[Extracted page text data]
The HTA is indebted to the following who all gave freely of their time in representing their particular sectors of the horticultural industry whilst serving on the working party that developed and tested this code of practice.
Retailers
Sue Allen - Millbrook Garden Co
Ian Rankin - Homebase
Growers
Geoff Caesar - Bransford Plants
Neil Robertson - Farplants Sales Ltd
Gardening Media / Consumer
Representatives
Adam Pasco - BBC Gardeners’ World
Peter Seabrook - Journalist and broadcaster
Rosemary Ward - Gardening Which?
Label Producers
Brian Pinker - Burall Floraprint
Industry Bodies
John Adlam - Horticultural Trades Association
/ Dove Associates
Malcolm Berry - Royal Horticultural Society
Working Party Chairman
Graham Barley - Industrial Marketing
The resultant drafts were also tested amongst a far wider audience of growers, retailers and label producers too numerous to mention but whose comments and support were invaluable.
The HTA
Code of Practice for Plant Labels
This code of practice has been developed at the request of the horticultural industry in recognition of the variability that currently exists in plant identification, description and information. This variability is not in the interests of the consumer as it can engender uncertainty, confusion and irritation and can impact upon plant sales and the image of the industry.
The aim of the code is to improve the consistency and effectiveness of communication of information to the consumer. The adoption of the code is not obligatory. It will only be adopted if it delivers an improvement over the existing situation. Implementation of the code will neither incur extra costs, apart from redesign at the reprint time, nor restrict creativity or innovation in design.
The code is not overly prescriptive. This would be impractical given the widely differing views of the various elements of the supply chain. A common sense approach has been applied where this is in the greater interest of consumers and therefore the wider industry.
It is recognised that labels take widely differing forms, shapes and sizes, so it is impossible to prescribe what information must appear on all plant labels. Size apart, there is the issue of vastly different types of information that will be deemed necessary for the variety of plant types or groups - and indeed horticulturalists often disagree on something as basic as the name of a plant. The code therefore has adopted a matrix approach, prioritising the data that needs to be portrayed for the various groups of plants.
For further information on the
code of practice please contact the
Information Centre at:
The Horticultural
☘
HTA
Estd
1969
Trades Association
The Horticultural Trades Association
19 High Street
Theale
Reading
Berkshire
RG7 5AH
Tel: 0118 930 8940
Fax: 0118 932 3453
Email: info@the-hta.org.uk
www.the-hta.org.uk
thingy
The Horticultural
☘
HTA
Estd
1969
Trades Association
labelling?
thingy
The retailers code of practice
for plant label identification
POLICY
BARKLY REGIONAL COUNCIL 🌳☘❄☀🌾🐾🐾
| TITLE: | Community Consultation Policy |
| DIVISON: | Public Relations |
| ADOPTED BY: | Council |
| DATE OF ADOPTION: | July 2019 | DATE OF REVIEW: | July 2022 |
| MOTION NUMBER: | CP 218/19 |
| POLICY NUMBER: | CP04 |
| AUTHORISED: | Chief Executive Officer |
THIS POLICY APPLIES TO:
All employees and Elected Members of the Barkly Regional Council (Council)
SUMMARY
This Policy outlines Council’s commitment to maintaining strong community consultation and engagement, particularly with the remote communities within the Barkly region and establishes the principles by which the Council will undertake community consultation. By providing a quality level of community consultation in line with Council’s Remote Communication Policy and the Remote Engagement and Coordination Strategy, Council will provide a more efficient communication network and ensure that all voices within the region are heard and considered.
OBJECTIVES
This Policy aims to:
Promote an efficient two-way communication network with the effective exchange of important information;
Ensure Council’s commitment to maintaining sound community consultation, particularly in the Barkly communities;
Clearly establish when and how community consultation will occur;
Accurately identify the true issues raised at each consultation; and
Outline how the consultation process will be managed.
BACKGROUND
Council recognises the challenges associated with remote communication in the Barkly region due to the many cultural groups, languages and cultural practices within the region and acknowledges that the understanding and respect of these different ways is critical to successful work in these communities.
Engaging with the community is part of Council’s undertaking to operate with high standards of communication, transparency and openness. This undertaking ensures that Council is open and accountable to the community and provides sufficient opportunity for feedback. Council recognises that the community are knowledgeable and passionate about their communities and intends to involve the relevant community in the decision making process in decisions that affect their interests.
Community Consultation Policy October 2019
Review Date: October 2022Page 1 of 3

Exercise objective: Find how many lines in the entries above have the string "their" and report only that number.

Finished exercise: 2